Technical Report Results

Technical Report TR561:
Architectural Support for Database Visualization

Dennis Groth
(May 2002), 230 pages
[PhD Dissertation]
The rapid proliferation and growth of database management systems has resulted in the retention of massive amounts of information for data processing and analysis needs. Many data processing requirements can be satisfied through the use of traditional database languages, such as SQL. These languages retrieve and present query results in record-oriented tables. The table of records format is best for presenting every record, but it cannot give a feel for the overall character of the data set.

Database visualization differs from other types of information visualization due to the diverse nature of the data stored in the database. The attributes used to organize the presentation may not have a regular scale and, in fact, may not even have a semantically meaningful order. Data can be categorized based on whether it has inherent order or scale. For example, numeric data has both an order and a scale. In contrast, geographic data (latitude, longitude) can be easily scaled according to a well-defined metric, yet ordering is not as straightforward. This problem is further complicated by the frequent use of reference values in database systems, for which the order and scale are defined by an external application and cannot be inferred by the type of data.

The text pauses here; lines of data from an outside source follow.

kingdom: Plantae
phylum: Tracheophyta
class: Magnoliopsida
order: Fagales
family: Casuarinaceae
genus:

This thesis presents a system architecture to address the problem of database visualization. The essential and unique component of this architecture is the mapping functionality, which adds order and/or scale to the data. A map may take into consideration the domain of the data as well as other information. The features of a particular map can be programmed to support a wide variety of visualizations. Naturally, the architecture supports the addition of new maps in a modular fashion. In addition, the architecture contains the following more conventional components: query specification, database storage, filtering, plotting and image display.

In addition to the development of the architecture, we propose to analyze the usability of the database visualization system by conducting an in-depth usability evaluation. The evaluation will be structured to measure the effectiveness and efficiency of users solving realistic problems using the mapping language.